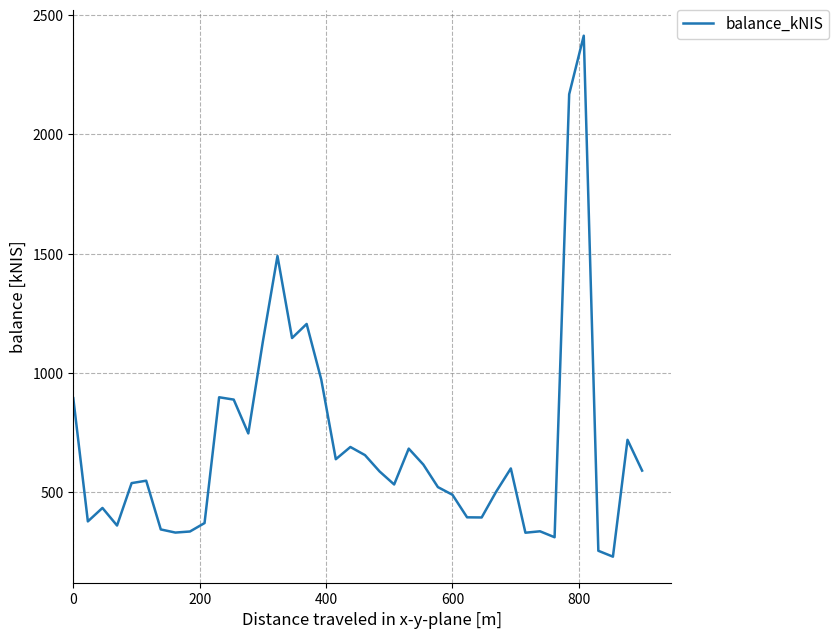

What is the difference between the maximum and minimum values?

2184.6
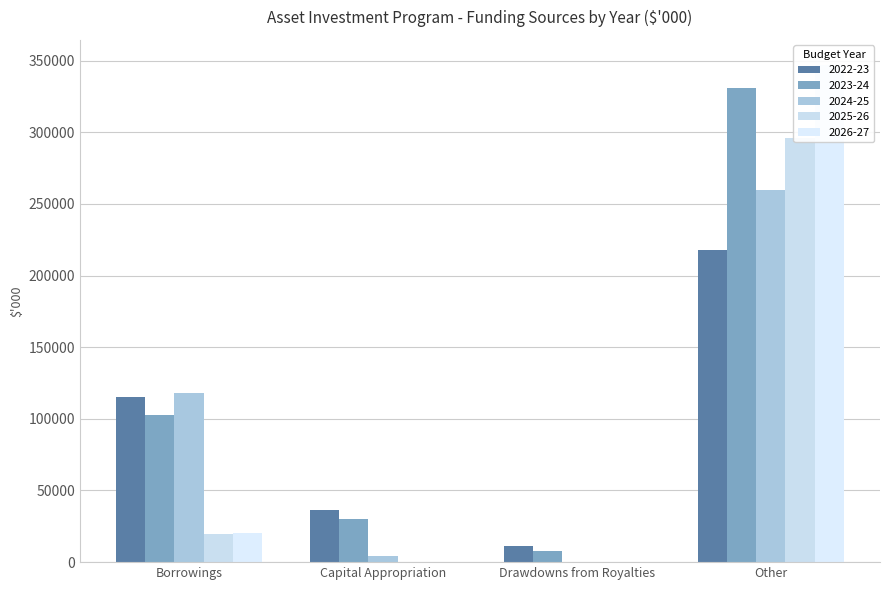

Which series has the widest spread of values?

2026-27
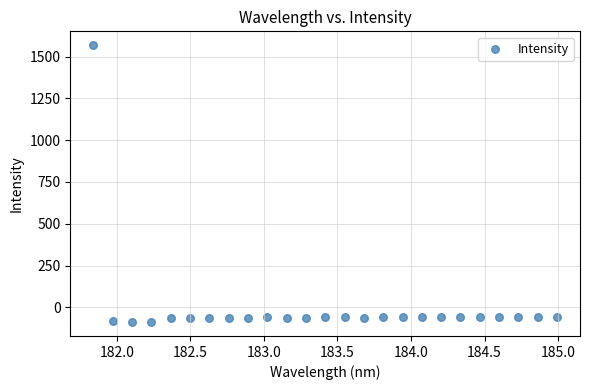

What is the range of X values (max minus min)?

3.1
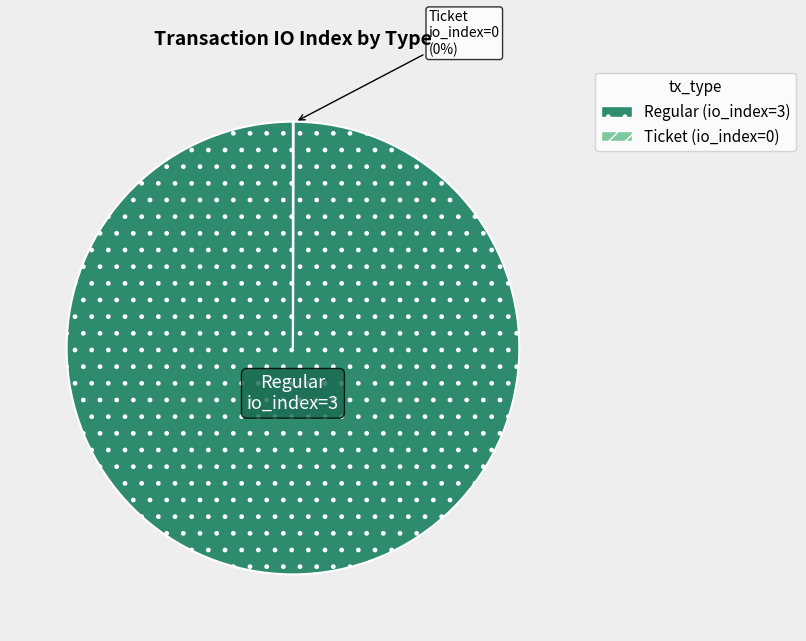

To the nearest percent, what portion does Regular represent?

100%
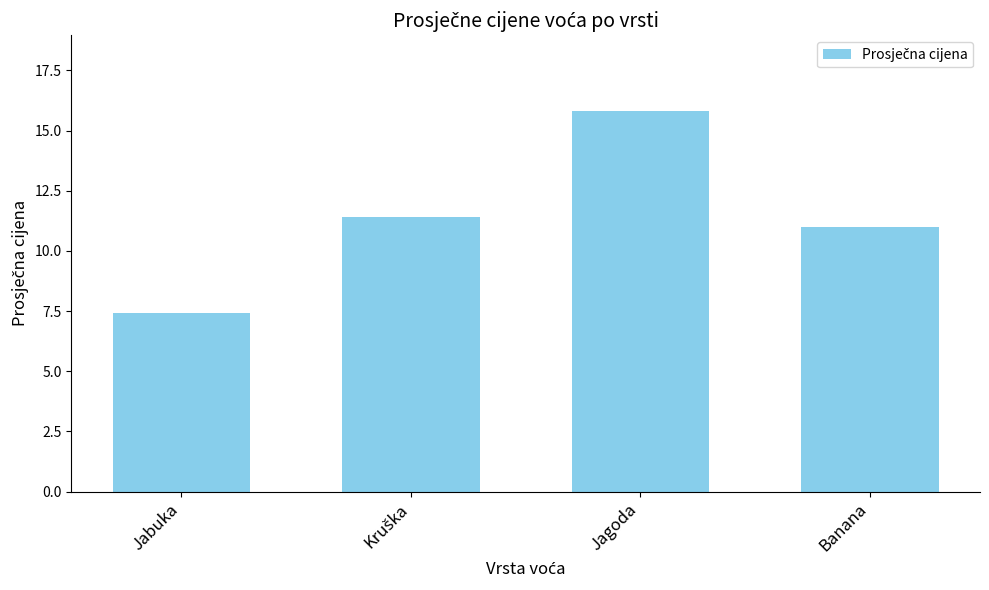

What is the sum of the values at Jagoda and Banana?

26.8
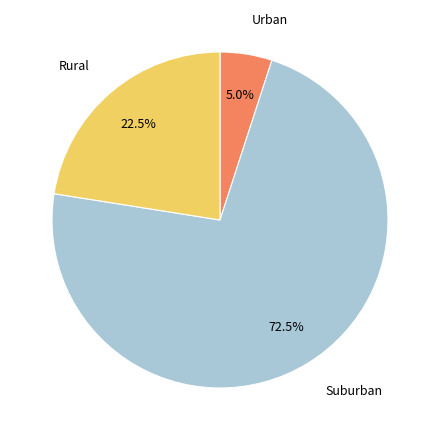

Count the number of slices in the pie.

3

--

About this task: Rewrite the lines above, replacing "values" with "numbers" everywhere and keeping everything else the same. Omit the pictures.

Result of this exercise:
What is the difference between the maximum and minimum numbers?

2184.6

Which series has the widest spread of numbers?

2026-27

What is the range of X numbers (max minus min)?

3.1

To the nearest percent, what portion does Regular represent?

100%

What is the sum of the numbers at Jagoda and Banana?

26.8

Count the number of slices in the pie.

3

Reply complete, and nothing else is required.